Even within Patsey’s story, though, I think Slave lacks in real character/narrative development. The Passion of the Christ comes to mind as the film most analagous with Slave, largely due to their emphasis on brutality. While neither offers truly unrelenting violence, those elements dominate.
I understand the choice to do this in both cases. Slave doesn’t want to sugarcoat slave live, so it pours on the whippings, beatings and other forms of abuse, both emotional and physical. As with Passion, I think this emphasis backfires.
At times Slave feels like nothing more than 134 minutes of brutality – and 134 minutes of brutality in search of a story. Slave comes with a much broader narrative than Passion - the Mel Gibson film really did little more than catalog Jesus’s last moments – but it still feels like it exists to depict pain and suffering first, with character/story in the background.
Obviously slavery was a horrible institution; even without the violence, it would’ve been an abomination, but the severe cruelty and degradation make it worse. Those elements need to be a component here if Slave wants to tell an accurate tale.

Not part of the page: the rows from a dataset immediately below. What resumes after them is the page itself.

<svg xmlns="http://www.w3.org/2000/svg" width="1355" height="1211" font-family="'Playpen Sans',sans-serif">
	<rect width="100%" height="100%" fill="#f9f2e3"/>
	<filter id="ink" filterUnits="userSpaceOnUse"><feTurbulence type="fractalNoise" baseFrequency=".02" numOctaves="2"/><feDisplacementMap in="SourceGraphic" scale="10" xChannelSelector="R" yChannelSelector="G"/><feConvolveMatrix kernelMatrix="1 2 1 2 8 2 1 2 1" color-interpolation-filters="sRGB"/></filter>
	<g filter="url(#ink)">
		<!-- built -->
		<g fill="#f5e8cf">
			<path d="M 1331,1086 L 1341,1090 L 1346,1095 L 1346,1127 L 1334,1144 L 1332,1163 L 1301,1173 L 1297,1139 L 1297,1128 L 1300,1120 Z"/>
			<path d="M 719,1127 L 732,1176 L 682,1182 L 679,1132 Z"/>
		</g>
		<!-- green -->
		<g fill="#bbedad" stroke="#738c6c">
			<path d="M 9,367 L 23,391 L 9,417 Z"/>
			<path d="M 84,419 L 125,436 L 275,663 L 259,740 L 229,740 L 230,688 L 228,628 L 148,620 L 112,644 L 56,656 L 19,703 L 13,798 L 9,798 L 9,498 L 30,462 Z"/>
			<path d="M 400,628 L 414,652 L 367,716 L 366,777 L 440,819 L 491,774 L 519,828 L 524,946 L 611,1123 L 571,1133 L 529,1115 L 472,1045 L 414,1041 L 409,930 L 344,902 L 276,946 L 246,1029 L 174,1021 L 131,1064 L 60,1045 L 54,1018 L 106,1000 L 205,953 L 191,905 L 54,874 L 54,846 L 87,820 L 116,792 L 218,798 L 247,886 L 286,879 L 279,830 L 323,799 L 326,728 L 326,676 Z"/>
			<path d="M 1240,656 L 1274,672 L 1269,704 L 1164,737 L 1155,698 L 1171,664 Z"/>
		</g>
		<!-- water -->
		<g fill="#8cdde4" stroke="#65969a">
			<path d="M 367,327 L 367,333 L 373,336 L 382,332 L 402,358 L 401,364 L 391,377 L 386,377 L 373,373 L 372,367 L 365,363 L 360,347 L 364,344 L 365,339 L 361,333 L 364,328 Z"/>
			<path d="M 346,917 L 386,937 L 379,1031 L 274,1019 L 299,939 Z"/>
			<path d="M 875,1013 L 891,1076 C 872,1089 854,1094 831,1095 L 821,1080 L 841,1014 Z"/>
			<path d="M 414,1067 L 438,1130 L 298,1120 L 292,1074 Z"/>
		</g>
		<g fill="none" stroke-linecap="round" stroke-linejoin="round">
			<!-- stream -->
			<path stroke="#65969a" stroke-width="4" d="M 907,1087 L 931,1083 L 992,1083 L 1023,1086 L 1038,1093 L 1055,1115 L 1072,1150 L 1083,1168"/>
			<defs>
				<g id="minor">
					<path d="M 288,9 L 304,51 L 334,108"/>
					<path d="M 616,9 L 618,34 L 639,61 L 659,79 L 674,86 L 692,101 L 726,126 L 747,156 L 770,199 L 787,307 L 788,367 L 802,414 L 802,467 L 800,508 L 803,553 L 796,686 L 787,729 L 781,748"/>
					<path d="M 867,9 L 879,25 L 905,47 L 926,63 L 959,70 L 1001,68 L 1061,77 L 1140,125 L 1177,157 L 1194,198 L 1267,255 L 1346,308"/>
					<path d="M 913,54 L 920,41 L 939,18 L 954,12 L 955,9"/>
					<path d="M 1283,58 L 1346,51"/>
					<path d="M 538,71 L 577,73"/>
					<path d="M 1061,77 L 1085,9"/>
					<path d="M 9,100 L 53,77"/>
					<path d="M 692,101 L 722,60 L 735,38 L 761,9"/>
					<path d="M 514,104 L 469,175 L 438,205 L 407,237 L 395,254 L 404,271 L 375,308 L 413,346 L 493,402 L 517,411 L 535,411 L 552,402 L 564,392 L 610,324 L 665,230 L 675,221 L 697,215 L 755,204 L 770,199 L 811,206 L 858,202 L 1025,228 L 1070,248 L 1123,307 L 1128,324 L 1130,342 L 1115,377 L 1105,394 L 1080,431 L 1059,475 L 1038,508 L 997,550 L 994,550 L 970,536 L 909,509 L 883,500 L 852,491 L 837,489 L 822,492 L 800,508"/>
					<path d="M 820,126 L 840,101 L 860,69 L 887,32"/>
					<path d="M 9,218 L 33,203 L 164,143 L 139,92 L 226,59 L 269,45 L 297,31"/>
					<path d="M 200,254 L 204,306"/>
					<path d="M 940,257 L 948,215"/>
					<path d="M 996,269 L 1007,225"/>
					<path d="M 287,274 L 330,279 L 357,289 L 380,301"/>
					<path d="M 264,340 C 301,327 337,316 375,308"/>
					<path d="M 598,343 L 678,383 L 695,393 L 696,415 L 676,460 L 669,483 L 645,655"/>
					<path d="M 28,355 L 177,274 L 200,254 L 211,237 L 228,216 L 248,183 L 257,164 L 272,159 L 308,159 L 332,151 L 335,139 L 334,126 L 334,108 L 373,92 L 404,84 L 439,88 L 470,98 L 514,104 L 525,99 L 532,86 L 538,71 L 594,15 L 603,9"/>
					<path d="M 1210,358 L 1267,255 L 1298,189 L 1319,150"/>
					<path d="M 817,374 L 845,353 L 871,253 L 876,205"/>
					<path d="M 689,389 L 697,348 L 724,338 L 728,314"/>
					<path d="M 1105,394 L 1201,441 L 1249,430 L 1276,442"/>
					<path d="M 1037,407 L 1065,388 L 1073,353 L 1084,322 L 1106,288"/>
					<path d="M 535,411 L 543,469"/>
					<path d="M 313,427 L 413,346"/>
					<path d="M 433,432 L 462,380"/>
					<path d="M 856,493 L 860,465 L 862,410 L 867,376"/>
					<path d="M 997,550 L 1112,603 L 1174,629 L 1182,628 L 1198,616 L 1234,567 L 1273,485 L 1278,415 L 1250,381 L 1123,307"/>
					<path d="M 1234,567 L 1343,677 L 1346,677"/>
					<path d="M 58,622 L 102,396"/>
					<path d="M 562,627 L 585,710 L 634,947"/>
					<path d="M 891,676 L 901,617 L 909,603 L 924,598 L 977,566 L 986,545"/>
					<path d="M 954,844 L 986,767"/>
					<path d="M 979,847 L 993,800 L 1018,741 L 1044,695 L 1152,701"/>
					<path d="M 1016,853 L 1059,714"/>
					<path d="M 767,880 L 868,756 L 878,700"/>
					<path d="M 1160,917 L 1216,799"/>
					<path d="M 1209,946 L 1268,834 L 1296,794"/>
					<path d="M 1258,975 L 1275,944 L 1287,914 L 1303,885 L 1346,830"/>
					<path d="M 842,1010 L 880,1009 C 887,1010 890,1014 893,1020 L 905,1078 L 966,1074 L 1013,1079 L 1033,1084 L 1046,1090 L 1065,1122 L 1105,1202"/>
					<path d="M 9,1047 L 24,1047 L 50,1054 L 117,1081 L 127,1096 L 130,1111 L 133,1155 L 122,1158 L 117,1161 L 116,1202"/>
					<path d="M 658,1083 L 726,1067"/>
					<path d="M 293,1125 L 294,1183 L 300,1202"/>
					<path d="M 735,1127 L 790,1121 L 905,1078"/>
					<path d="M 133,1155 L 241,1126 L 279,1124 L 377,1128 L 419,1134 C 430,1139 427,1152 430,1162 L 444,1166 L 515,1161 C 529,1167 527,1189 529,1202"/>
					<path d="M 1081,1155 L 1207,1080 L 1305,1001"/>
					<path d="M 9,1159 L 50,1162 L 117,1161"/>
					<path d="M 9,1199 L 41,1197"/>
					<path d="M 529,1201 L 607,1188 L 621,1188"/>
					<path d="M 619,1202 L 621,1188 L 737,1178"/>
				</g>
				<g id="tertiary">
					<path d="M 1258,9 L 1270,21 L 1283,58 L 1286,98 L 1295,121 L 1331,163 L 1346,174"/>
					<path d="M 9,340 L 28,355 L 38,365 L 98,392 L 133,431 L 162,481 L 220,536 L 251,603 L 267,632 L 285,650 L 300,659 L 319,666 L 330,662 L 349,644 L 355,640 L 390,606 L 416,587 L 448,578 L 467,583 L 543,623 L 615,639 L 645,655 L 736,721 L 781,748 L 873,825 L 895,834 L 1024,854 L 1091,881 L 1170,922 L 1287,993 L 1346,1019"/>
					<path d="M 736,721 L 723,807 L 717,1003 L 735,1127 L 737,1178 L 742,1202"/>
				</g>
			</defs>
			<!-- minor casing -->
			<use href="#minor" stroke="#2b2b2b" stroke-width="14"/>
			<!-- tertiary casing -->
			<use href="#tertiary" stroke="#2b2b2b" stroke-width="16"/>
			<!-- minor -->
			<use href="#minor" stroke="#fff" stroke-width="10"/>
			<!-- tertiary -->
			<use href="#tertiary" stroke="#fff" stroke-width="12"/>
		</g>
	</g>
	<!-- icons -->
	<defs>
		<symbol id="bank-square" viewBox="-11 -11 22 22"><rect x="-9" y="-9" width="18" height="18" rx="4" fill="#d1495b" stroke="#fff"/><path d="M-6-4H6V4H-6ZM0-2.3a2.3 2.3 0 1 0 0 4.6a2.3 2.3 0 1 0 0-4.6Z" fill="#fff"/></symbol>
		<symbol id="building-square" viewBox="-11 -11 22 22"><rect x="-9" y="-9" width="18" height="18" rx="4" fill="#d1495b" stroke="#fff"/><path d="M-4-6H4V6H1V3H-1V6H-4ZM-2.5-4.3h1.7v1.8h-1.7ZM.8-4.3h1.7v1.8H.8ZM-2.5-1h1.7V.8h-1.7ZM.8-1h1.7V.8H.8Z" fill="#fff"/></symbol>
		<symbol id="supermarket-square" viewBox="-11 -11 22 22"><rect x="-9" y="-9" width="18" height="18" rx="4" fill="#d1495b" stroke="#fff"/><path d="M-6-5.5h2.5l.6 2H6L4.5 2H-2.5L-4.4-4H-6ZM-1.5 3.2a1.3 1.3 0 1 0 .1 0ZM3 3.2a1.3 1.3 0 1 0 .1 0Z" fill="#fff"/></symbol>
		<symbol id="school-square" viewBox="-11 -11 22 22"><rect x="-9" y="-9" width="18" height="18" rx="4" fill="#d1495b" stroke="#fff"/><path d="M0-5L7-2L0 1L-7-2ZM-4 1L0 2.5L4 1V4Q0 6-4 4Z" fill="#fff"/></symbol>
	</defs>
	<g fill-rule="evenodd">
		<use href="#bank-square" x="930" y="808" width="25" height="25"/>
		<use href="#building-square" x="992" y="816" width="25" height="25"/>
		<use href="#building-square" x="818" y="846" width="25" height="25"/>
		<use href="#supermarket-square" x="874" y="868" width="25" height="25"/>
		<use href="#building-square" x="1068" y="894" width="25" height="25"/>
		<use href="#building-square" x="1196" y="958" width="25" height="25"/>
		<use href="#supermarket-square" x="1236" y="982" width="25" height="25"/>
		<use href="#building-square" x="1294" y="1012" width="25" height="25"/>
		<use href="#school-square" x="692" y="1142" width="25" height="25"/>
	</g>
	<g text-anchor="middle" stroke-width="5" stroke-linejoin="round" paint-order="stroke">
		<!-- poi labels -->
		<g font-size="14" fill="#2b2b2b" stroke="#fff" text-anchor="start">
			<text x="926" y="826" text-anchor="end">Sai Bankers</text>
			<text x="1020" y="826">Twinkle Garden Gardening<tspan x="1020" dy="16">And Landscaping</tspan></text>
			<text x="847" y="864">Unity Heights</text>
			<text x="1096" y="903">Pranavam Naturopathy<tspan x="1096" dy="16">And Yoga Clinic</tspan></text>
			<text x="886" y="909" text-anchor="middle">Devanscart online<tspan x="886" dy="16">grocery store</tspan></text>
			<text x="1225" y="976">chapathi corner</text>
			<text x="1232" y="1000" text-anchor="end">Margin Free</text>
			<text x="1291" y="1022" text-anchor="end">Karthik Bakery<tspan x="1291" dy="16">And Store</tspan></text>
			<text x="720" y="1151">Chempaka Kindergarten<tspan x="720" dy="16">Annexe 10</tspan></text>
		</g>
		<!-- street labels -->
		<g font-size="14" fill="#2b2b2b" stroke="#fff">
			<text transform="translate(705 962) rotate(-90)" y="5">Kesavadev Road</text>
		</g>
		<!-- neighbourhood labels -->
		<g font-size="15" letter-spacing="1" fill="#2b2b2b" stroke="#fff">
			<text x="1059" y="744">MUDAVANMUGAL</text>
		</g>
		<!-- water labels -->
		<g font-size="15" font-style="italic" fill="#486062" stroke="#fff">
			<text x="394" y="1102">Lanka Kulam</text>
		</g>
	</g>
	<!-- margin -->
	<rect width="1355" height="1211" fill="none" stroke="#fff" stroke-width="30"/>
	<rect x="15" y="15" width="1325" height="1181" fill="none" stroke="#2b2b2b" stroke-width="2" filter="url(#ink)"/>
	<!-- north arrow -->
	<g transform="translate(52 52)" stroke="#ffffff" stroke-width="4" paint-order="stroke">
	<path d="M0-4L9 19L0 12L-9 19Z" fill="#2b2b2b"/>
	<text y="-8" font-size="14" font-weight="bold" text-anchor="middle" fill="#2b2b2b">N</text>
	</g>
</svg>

But I don’t think it requires the severity on display, and the nearly unrelenting brutality threatens to alienate the viewer. Violence presents greater emotional impact if used sparingly; while I get the point of the movie’s heavy level of savagery, I don’t think it serves the narrative in the end.
Unlike Roots, which managed an appropriate balance. Though made for 1970s TV, the epic mini-series clearly conveyed the misery and pain of slavery; for instance, the scene in which Kunta Kinte gets his foot amputated haunted me for years. But Roots also told a broader tale and involved us in the characters.
Because Roots addressed slave life so well, does that mean no one else should touch the subject? Of course not, and I think 12 Years a Slave comes with a valuable story. However, I feel it tells the tale in an off-putting manner that blunts much of its natural impact. Slave has powerful moments but so overwhelms us with its brutality that it loses a lot of its natural human drama.